Das International Munich Art Lab hat heuer allen Grund zum Feiern: Seit 20 Jahren begleitet das Projekt seine Teilnehmer auf dem Weg in den erfolgreichen Berufsstart. 

Neuhausen – Bei Matthias Glas (33) und Karen Felgueres (37) ist das Konzept des International Munich Art Lab, kurz IMAL, voll aufgegangen: Das Projekt gab beiden mit einer Mischung aus künstlerischer und sozialpädagogischer Betreuung Orientierung und Starthilfe für die berufliche Zukunft. 

Wie sie haben in 20 Jahren rund 1200 Teilnehmer zwischen 16 und 24 Jahren – unabhängig ihres Schulabschlusses – die einjährige, kostenlose Berufsorientierung im Laboratorium im Haus der Jugendarbeit an der Rupprechtstraße 29 durchlaufen. Seit 2014 ist das IMAL auch im Kreativquartier am Leonrodplatz zuhause. Dort wird der 20. Geburtstag vom 17. bis 20. Juli jetzt auch gefeiert.

„Ich fand mich in der Schule nicht gut zurecht“, gesteht Matthias Glas. Nach dem Realschul-Abschluss wusste er nicht, in welche Richtung es beruflich gehen sollte.
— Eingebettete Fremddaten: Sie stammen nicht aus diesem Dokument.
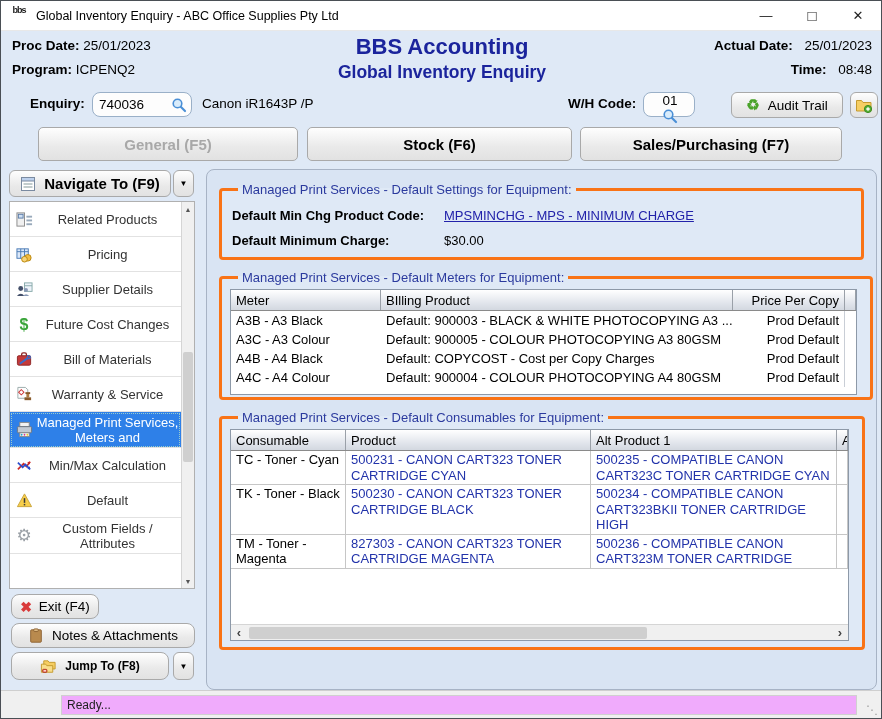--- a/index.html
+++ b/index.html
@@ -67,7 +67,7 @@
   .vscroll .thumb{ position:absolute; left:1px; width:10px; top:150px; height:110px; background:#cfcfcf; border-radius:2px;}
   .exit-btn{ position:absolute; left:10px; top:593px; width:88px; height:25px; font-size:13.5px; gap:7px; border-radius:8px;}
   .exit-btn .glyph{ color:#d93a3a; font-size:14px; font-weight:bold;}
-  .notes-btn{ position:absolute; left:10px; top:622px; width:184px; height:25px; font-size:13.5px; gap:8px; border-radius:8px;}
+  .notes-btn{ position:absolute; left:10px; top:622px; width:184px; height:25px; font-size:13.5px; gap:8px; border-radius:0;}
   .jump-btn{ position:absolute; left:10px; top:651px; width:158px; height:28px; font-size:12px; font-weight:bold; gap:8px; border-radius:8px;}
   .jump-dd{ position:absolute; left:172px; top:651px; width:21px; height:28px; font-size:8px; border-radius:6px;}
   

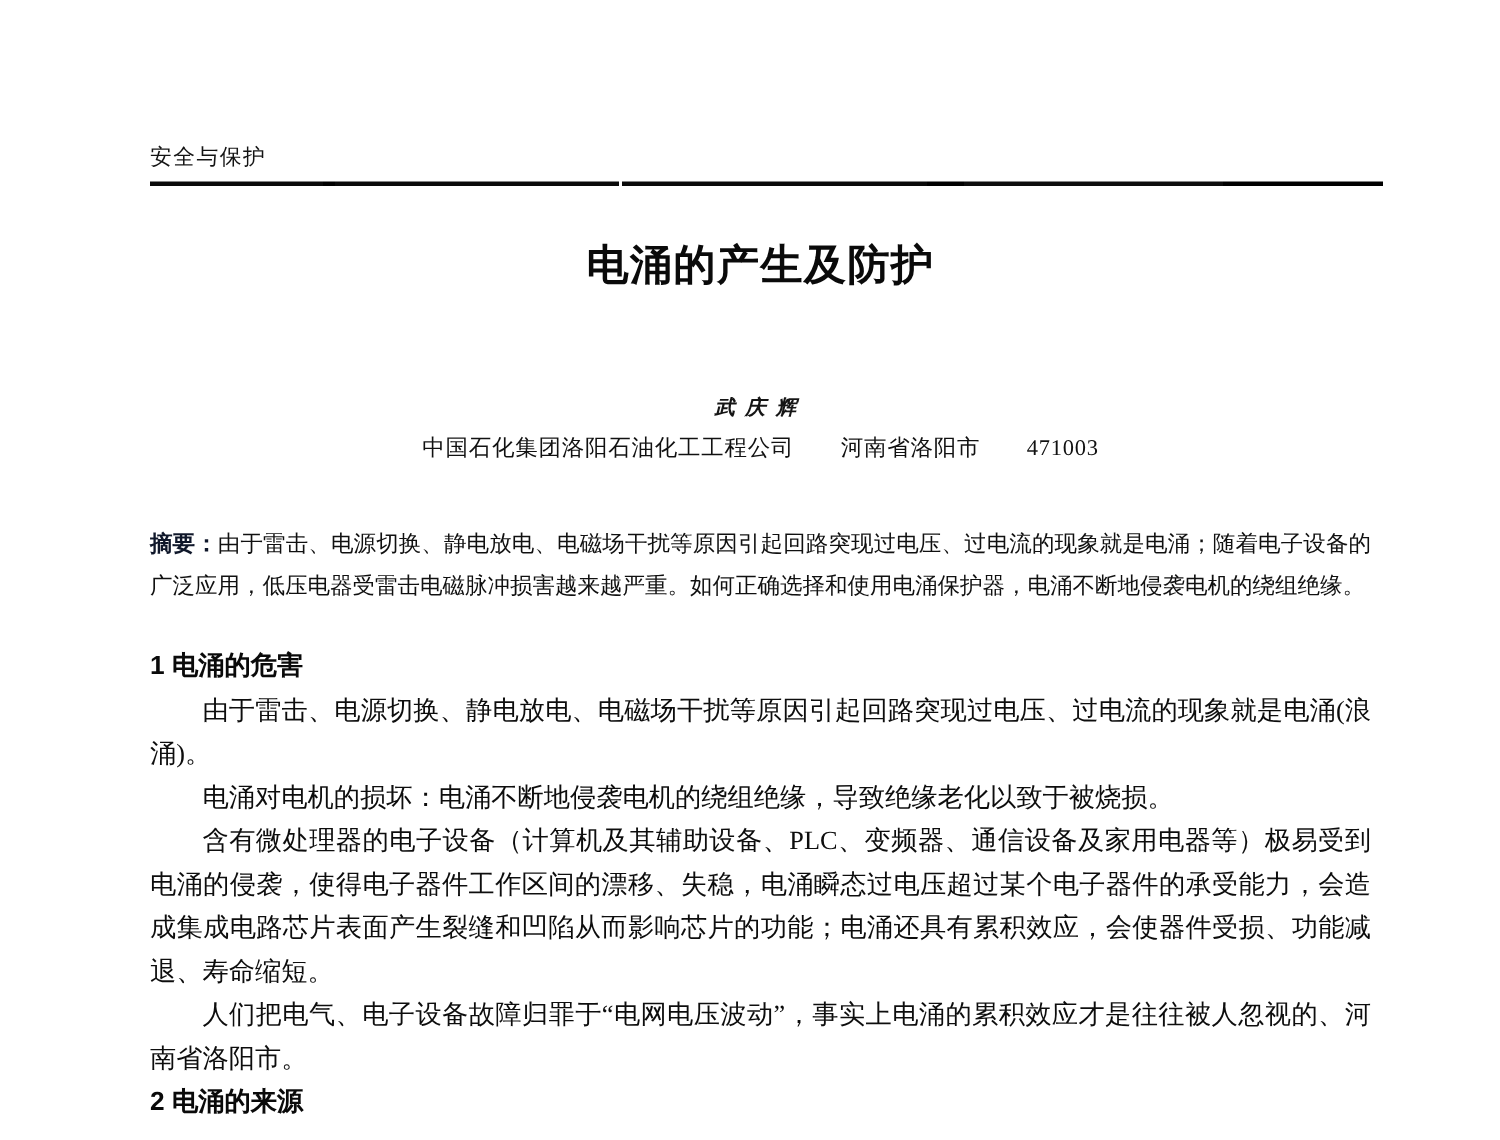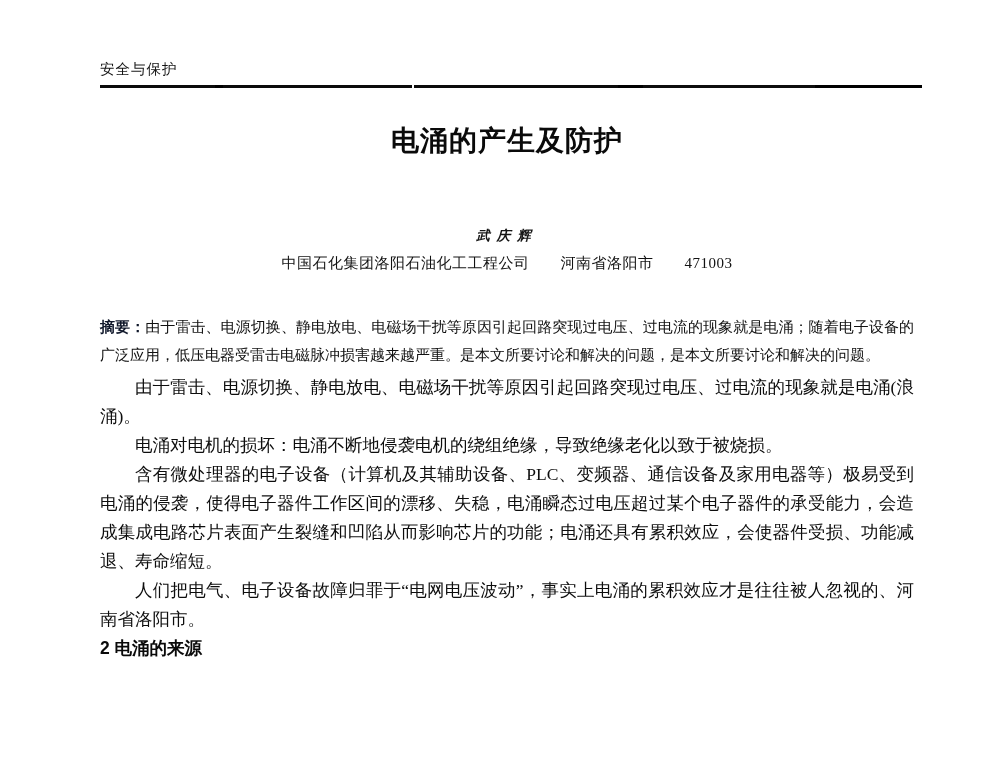--- a/index.html
+++ b/index.html
@@ -22,7 +22,7 @@
   }
   .running-head {
     margin: 0;
-    padding-top: 60px;
+    padding-top: 96px;
     font-size: 14.5px;
     line-height: 18px;
     letter-spacing: 1px;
Als er 2006 zufällig vom IMAL erfuhr, nahm er sich vor, dort Zeichnen zu lernen, um vielleicht in die Modebranche zu gehen. „Man kommt mit einer recht eingeschränkten Idee hierher, weil man gar nicht weiß, was es alles gibt.“ 

Mit einer Mischung aus künstlerischer und sozialpädagogischer Betreuung, wird Teilnehmern Orientierungshilfe für den Berufsbeginn geboten.

Nach einem Jahr hatte er eine Mappe mit unterschiedlichen Arbeiten, mit der er einen Platz an der Akademie der Bildenden Künste bekam. Dort machte er 2014 sein Diplom mit Meisterschülertitel. Heute arbeitet er als freischaffender Künstler und Dozent im IMAL. „Jetzt kann ich etwas zurückgeben“, freut sich Glas.

Ähnlich geht es auch Karen Felgueres. Die Diplom-Kommunikationsdesignerin ist ebenfalls selbständig und Dozentin im IMAL. Sie hat sich dort 2002/03 auf die Aufnahme an der Fachhochschule München im Bereich Neue Medien vorbereitet und sagt: „Ich bin sehr froh, dass ich mich damals ohne Druck künstlerisch ausprobieren und Erfahrungen in verschiedenen Bereichen sammeln konnte.“

Einig sind sich die beiden früheren Absolventen auch darin, „dass sich das Projekt toll entwickelt hat“. 2003 waren es 20 Teilnehmer, heute sind es pro Jahr 50. Diese hinterlassen mit ihren Arbeiten inzwischen auch Spuren im öffentlichen Raum, zum Beispiel bei der Gestaltung der Landshuter-Allee-Unterführung an der Schlörstraße.

Ursula Löschau

Das 20-jährige Bestehen feiert das IMAL mit der Jahresausstellung „Dehnen und Strecken“ an der Dachauer Straße 114. Die Termine: Vernissage am Mittwoch, 17. Juli, ab 17 Uhr; Ausstellung und Rahmenprogramm: Donnerstag, 18., und Freitag, 19. Juli, jeweils von 17 bis 22 Uhr; Samstag, 20. Juli, von 14 bis 22 Uhr. Eintritt frei.